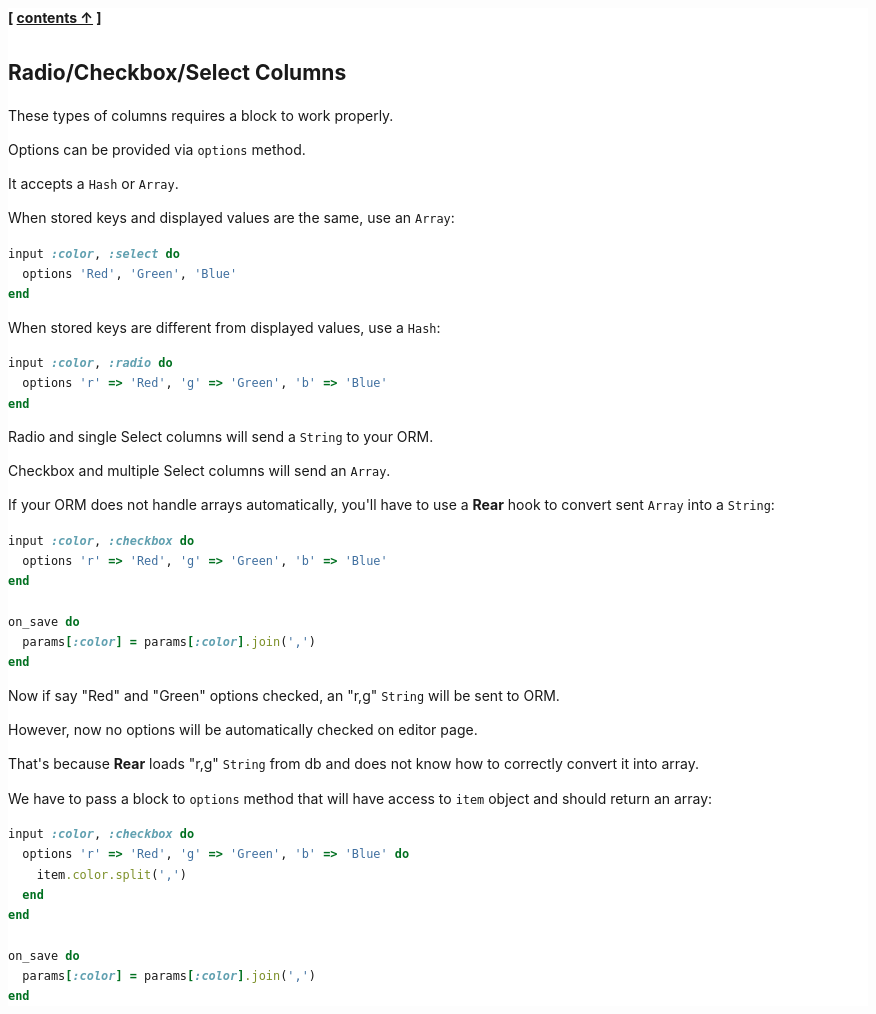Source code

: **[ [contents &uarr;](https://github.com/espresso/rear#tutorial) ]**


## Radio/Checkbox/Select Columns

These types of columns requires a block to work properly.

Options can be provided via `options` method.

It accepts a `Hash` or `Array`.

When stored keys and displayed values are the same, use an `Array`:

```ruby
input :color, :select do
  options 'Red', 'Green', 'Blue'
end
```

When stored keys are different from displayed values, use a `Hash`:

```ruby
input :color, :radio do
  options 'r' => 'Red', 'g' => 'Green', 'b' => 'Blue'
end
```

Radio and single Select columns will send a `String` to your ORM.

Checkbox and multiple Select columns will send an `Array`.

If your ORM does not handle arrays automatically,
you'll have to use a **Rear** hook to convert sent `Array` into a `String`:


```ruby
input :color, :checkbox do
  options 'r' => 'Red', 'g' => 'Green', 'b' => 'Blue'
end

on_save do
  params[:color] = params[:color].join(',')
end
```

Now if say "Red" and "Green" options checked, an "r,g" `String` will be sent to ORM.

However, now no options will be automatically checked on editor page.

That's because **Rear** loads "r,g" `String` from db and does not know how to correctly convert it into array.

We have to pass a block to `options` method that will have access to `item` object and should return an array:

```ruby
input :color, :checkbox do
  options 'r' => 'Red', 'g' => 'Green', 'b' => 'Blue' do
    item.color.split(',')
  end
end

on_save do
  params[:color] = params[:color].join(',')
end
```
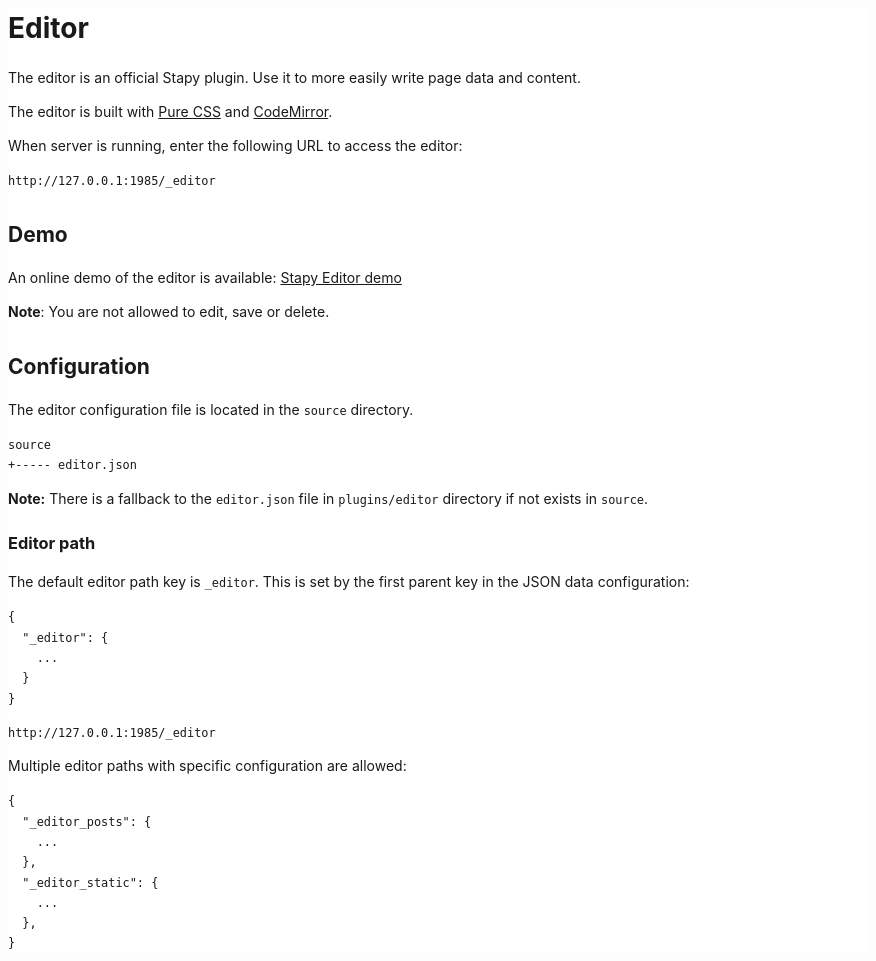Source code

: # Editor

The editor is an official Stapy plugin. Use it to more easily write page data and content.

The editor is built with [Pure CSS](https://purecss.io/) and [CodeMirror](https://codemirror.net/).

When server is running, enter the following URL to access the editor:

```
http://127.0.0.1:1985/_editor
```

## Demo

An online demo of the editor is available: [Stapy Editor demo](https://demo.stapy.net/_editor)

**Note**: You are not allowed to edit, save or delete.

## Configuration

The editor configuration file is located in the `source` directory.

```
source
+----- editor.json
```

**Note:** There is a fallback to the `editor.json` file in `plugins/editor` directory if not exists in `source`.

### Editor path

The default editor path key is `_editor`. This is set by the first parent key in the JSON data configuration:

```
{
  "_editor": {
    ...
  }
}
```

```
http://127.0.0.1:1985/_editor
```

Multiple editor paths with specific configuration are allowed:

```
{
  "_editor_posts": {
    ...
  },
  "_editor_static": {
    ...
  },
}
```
● ● ● ●
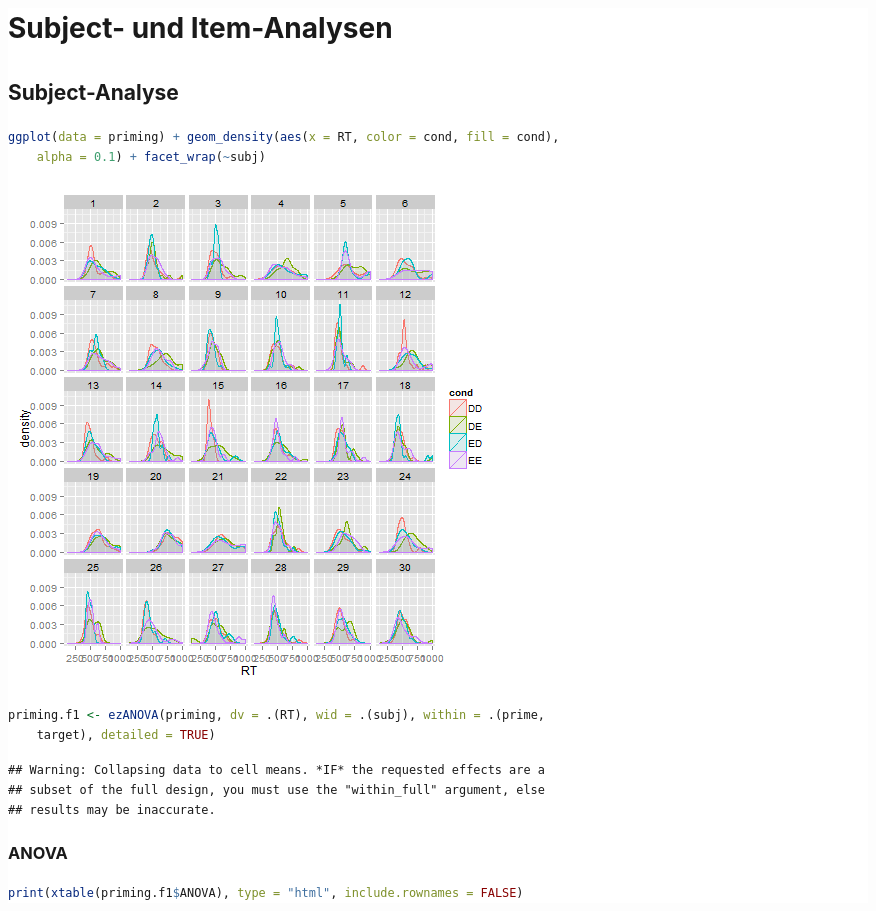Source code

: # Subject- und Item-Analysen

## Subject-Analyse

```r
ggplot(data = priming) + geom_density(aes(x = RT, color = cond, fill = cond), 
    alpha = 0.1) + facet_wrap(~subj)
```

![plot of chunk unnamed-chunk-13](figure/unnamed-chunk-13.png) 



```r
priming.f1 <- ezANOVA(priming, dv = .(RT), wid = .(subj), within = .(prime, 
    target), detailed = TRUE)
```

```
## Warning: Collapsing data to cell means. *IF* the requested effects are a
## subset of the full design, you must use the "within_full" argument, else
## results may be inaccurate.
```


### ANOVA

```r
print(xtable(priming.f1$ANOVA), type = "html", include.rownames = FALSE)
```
● ● ● ●
Whenever a line above has the word "allowed" in it, copy that line.

TASK OUTPUT:
**Note**: You are not allowed to edit, save or delete.
Multiple editor paths with specific configuration are allowed:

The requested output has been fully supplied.